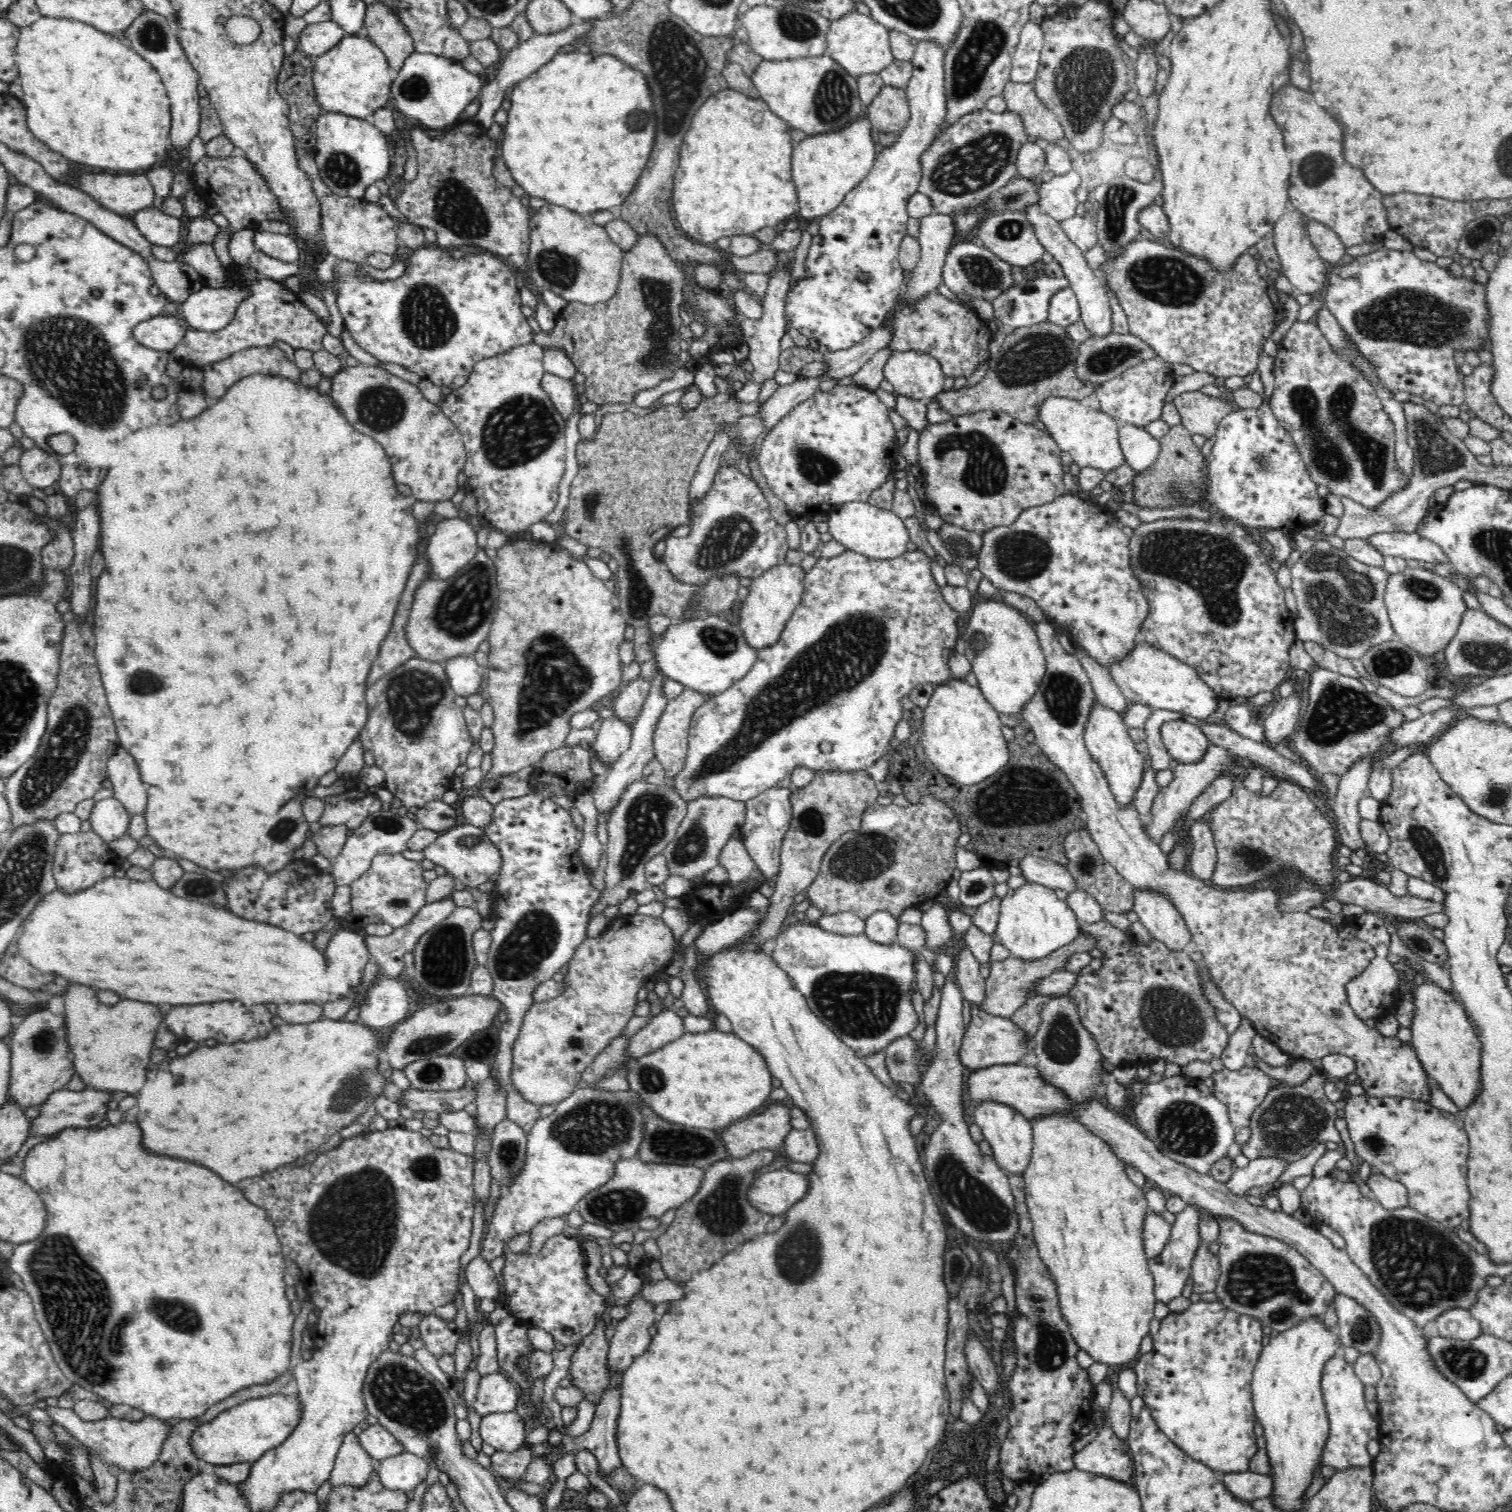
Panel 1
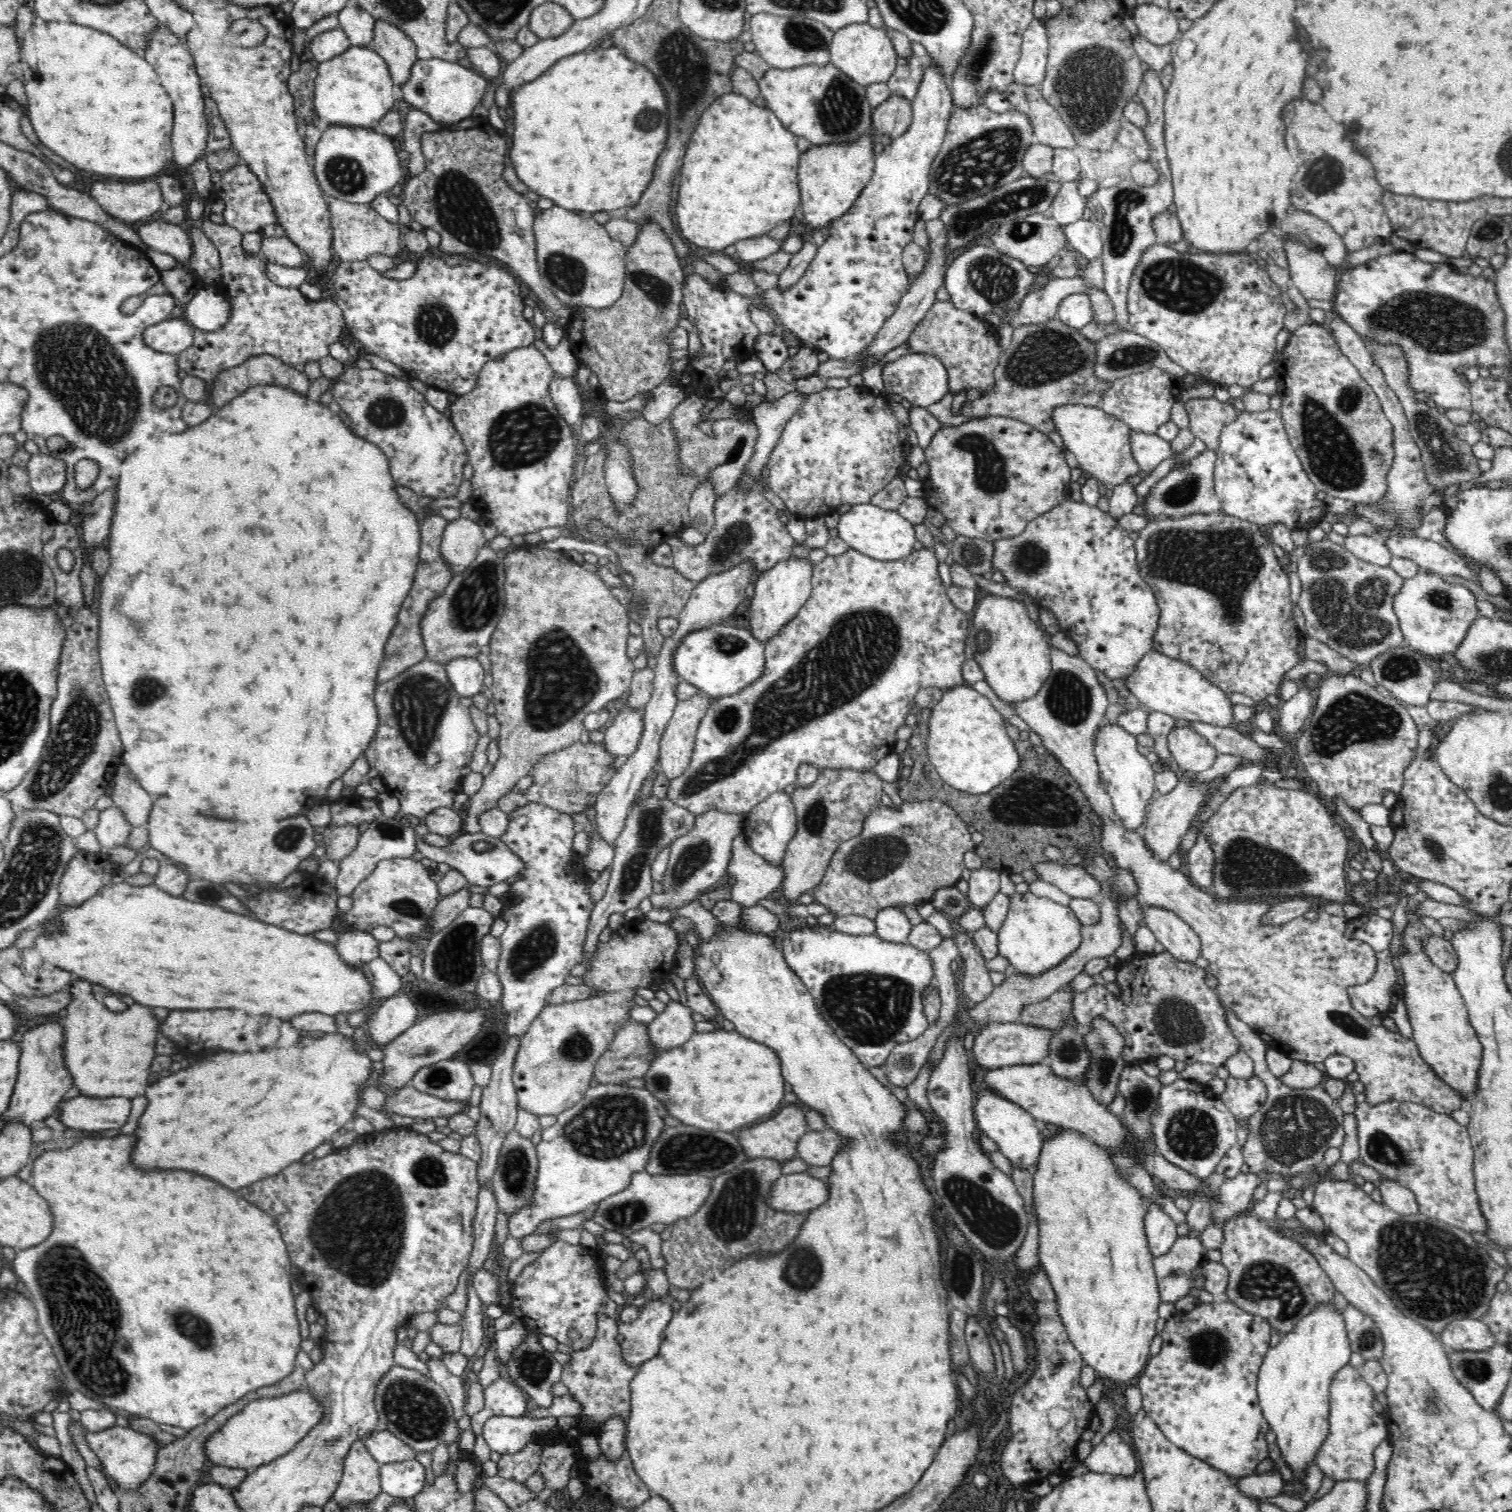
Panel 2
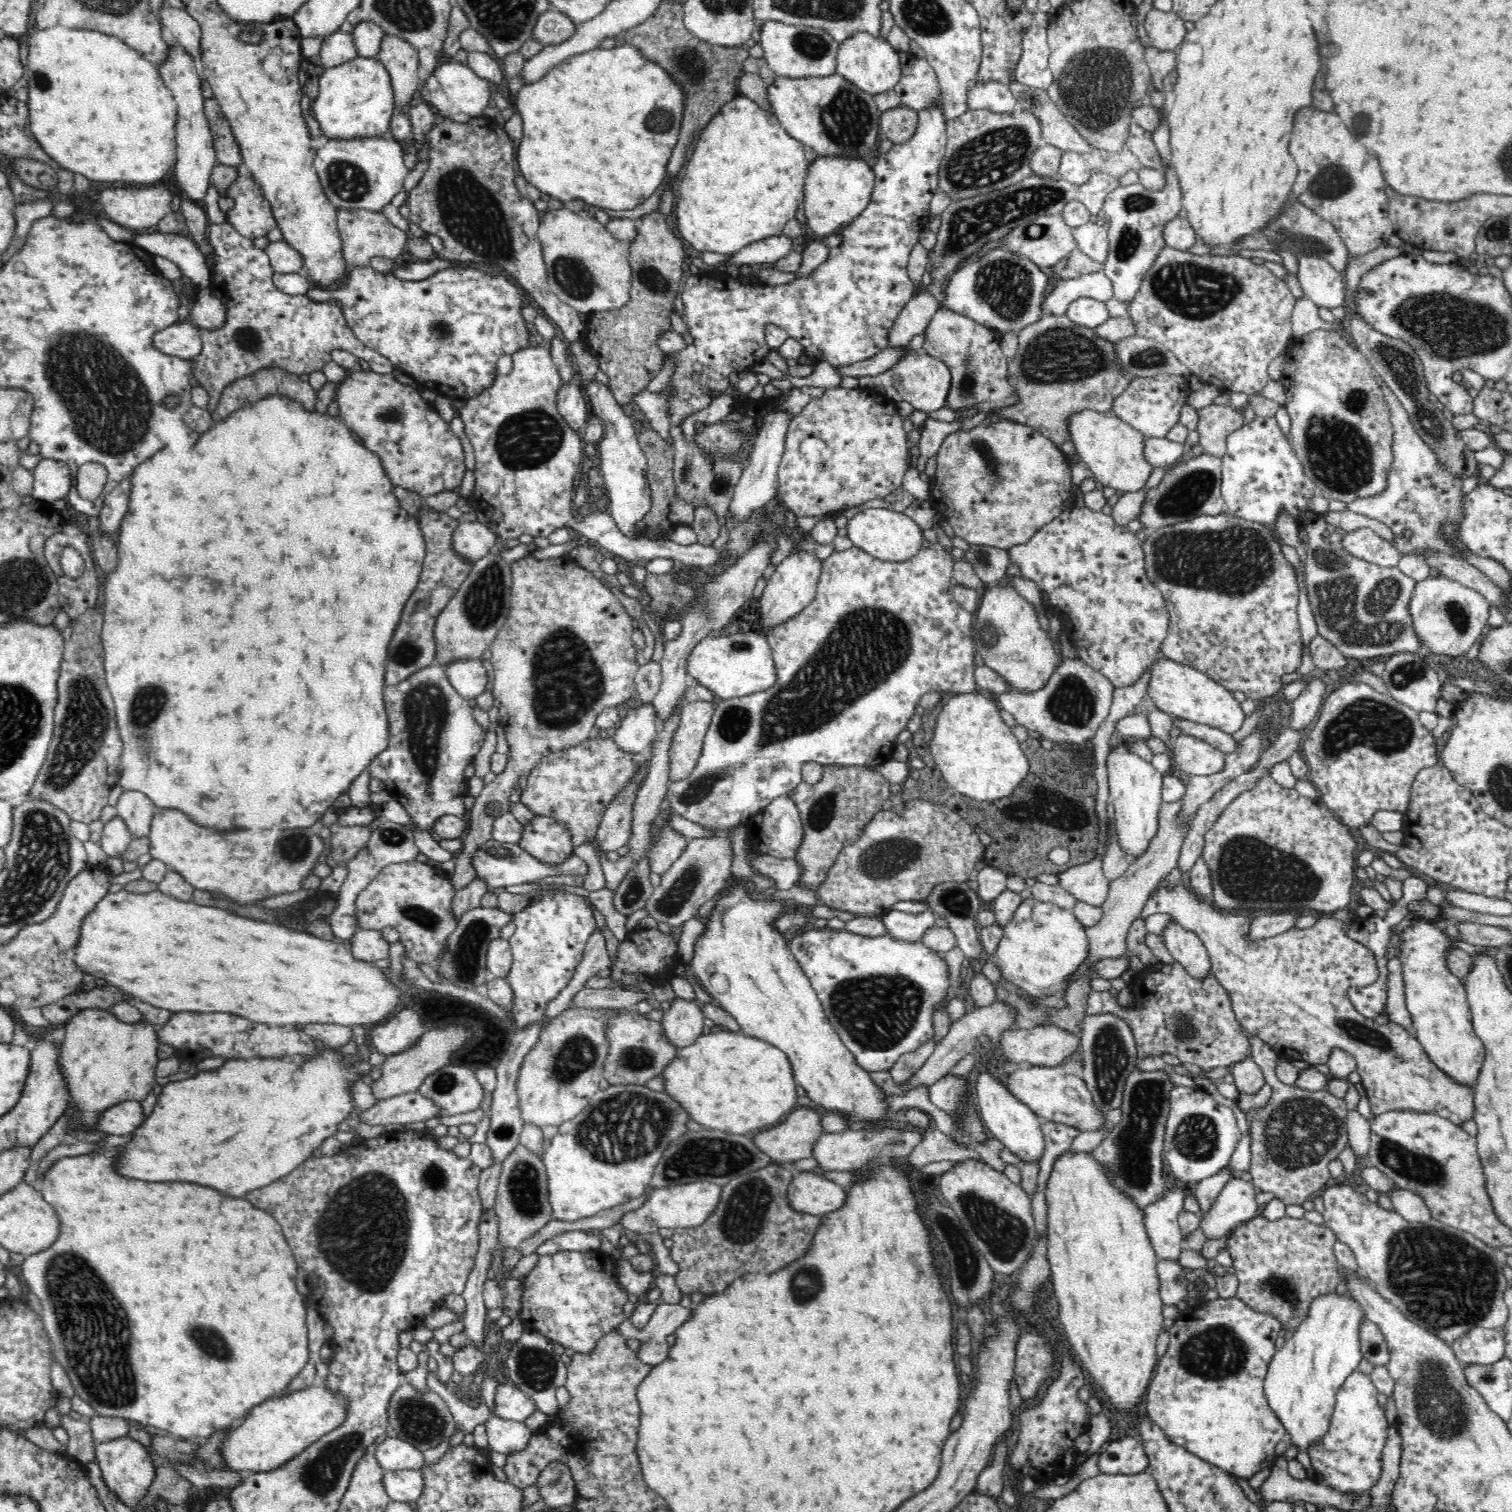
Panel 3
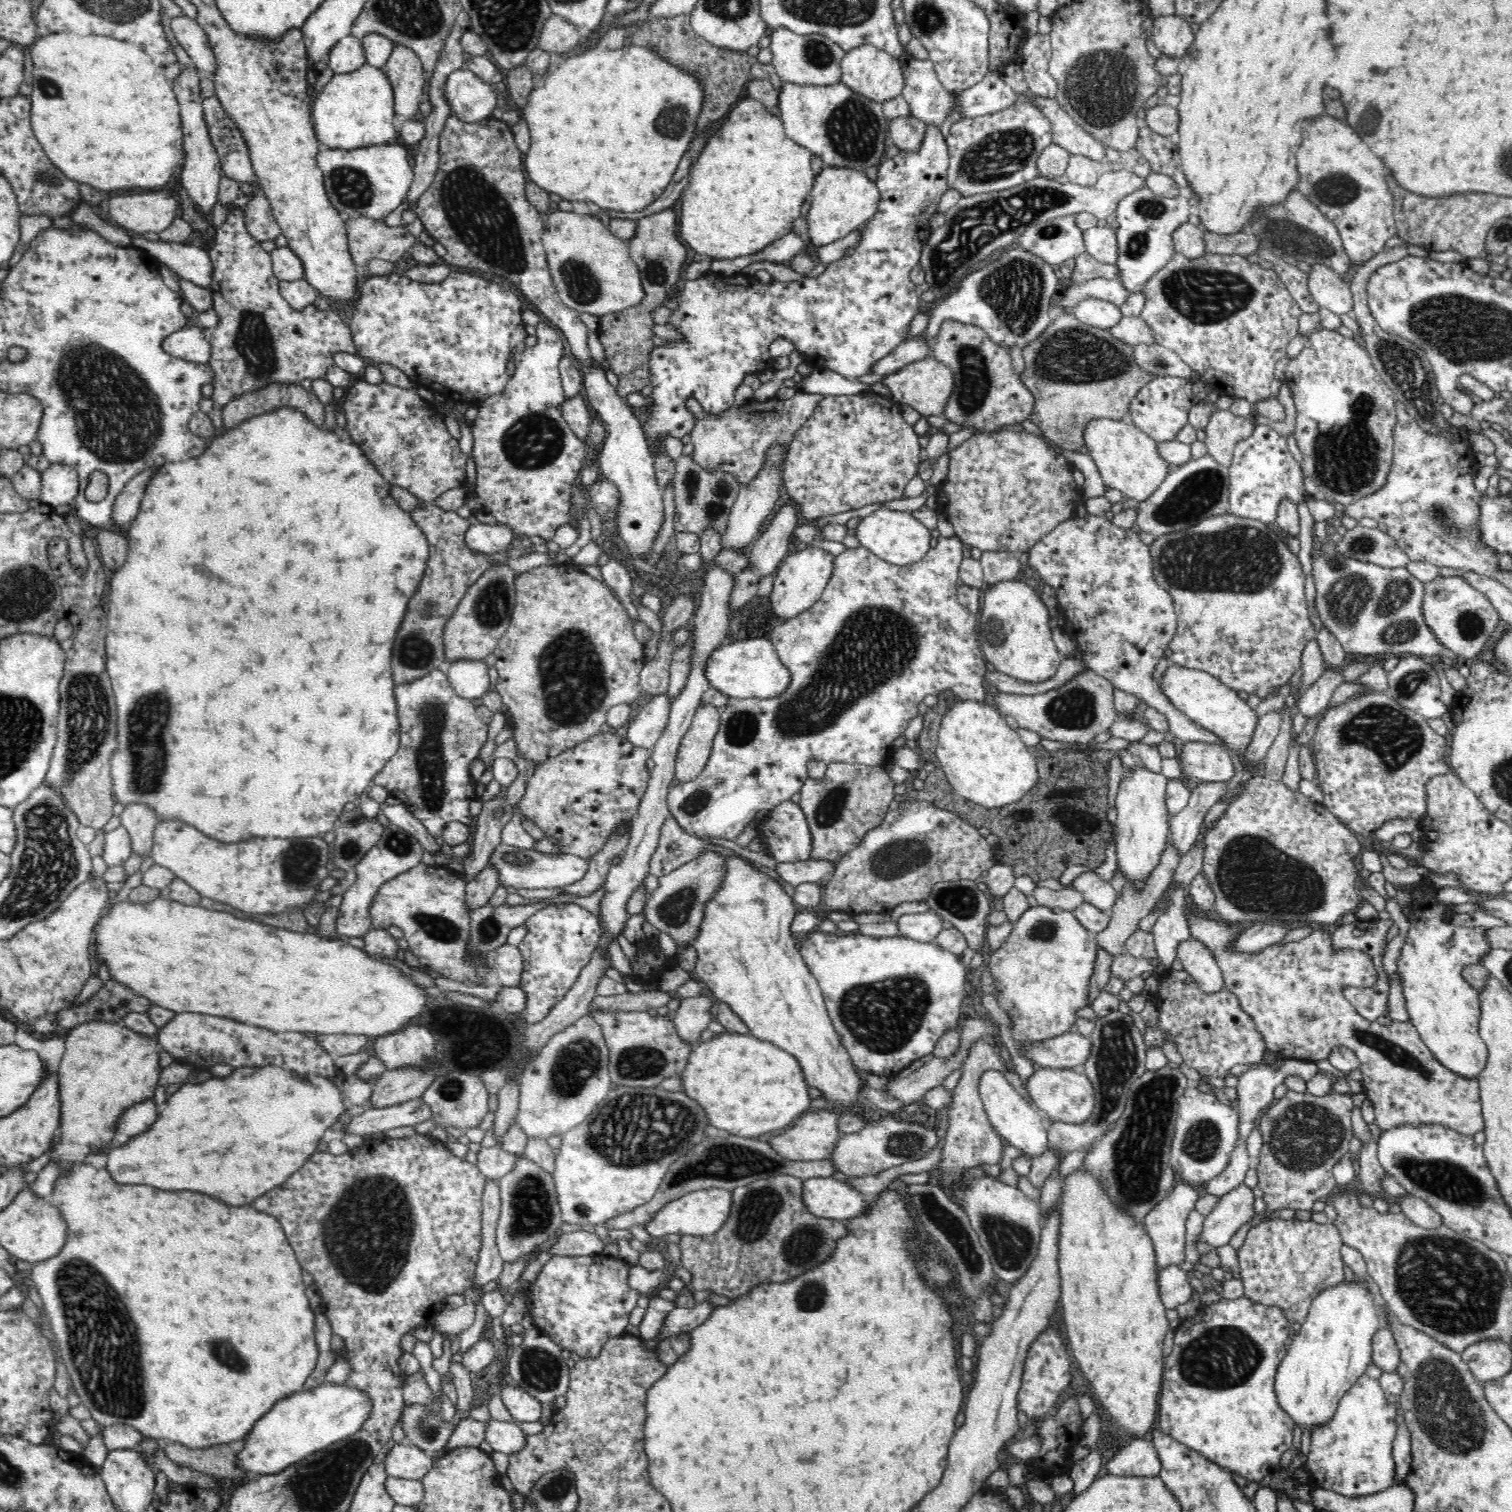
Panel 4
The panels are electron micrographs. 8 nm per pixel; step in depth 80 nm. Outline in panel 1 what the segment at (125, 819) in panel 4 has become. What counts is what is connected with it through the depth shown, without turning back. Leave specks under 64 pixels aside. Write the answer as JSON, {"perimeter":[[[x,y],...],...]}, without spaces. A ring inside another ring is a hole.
{"perimeter":[[[120,744],[107,762],[107,776],[113,784],[113,797],[122,802],[130,816],[146,813],[146,788],[136,761]]]}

------------------------

Required action: Please return the material above unchanged, with every picture removed.

Response:
Panel 1
Panel 2
Panel 3
Panel 4
The panels are electron micrographs. 8 nm per pixel; step in depth 80 nm. Outline in panel 1 what the segment at (125, 819) in panel 4 has become. What counts is what is connected with it through the depth shown, without turning back. Leave specks under 64 pixels aside. Write the answer as JSON, {"perimeter":[[[x,y],...],...]}, without spaces. A ring inside another ring is a hole.
{"perimeter":[[[120,744],[107,762],[107,776],[113,784],[113,797],[122,802],[130,816],[146,813],[146,788],[136,761]]]}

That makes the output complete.